Innovation. Digital Transformation. Disruptive Technology. What do all of these terms have in common? I'll highlight three things. They are all:

  • Fantastic concepts
  • Massively overused terms
  • Frequently misunderstood 

Let's talk about the misunderstandings a bit. With the exception of innovation, the terms put an emphasis on the enabler (i.e. technology) rather than the goal. And I would argue that, in practice, when many talk about innovation, the mental model is too often about the whiz-bang "new shiny object" rather than fundamental value drivers that are meant to:

  • Enrich the customers' experience
  • Raise the value proposition of products/services
  • Elevate quality
  • Enhance positive social impact
  • Improve efficiency & cost structure
  • Shorten time to market
  • Create new revenue streams

But to be clear, I'm not saying we should ignore the power of important advancements in technology: blockchain, AI/ML, big data analytics, IoT, etc. They often inspire us to imagine things that would have been impractical if not impossible not that long ago. But they need to be considered as what they are - simply the enablers.

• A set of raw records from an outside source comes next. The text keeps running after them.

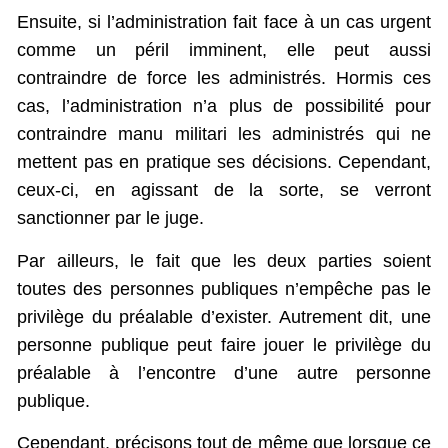
Ensuite, si l’administration fait face à un cas urgent
comme un péril imminent, elle peut aussi
contraindre de force les administrés. Hormis ces
cas, l’administration n’a plus de possibilité pour
contraindre manu militari les administrés qui ne
mettent pas en pratique ses décisions. Cependant,
ceux-ci, en agissant de la sorte, se verront
sanctionner par le juge.
Par ailleurs, le fait que les deux parties soient
toutes des personnes publiques n’empêche pas le
privilège du préalable d’exister. Autrement dit, une
personne publique peut faire jouer le privilège du
préalable à l’encontre d’une autre personne
publique.
Cependant, précisons tout de même que lorsque ce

If your 'digital' efforts are not driving value, here are three things that will help:

  1. Change the headline. Whether it's a hackathon, innovation challenges, or product roadmap themes, make the headline the goal, not the technology. It is perfectly acceptable and often useful to have a hypothesis that some specific enabler could be game-changing; so much so that you want to explore that possibility. But the conversation needs to be clear about why you're doing the exploring.
  2. Check the value. No-constraints thinking & fail fast experimentation are critical to driving breakthrough ideas. However, if you do not already have a defined approach to iteratively validate & fund ideas, you should create one. Make sure the approach has checkpoints that govern the time/money invested (including what is the tipping point between grassroots exploration vs. ideas that require significant organizational resources). In setting the approval criteria, you will need to consider your organization's tolerance for investment risk.
  3. Learn by design. If you are really taking on game-changing ideas, recognize that the path will not be a straight line. Make sure your approach and governance are designed to course-correct based upon what you are learning. That does not mean you don't have a course plotted. Just be ready to detour around the boulder in the road… or even adjust the precise destination when necessary.

And whatever you do, don't get so enamored with the enablers that you take your eye off the goal.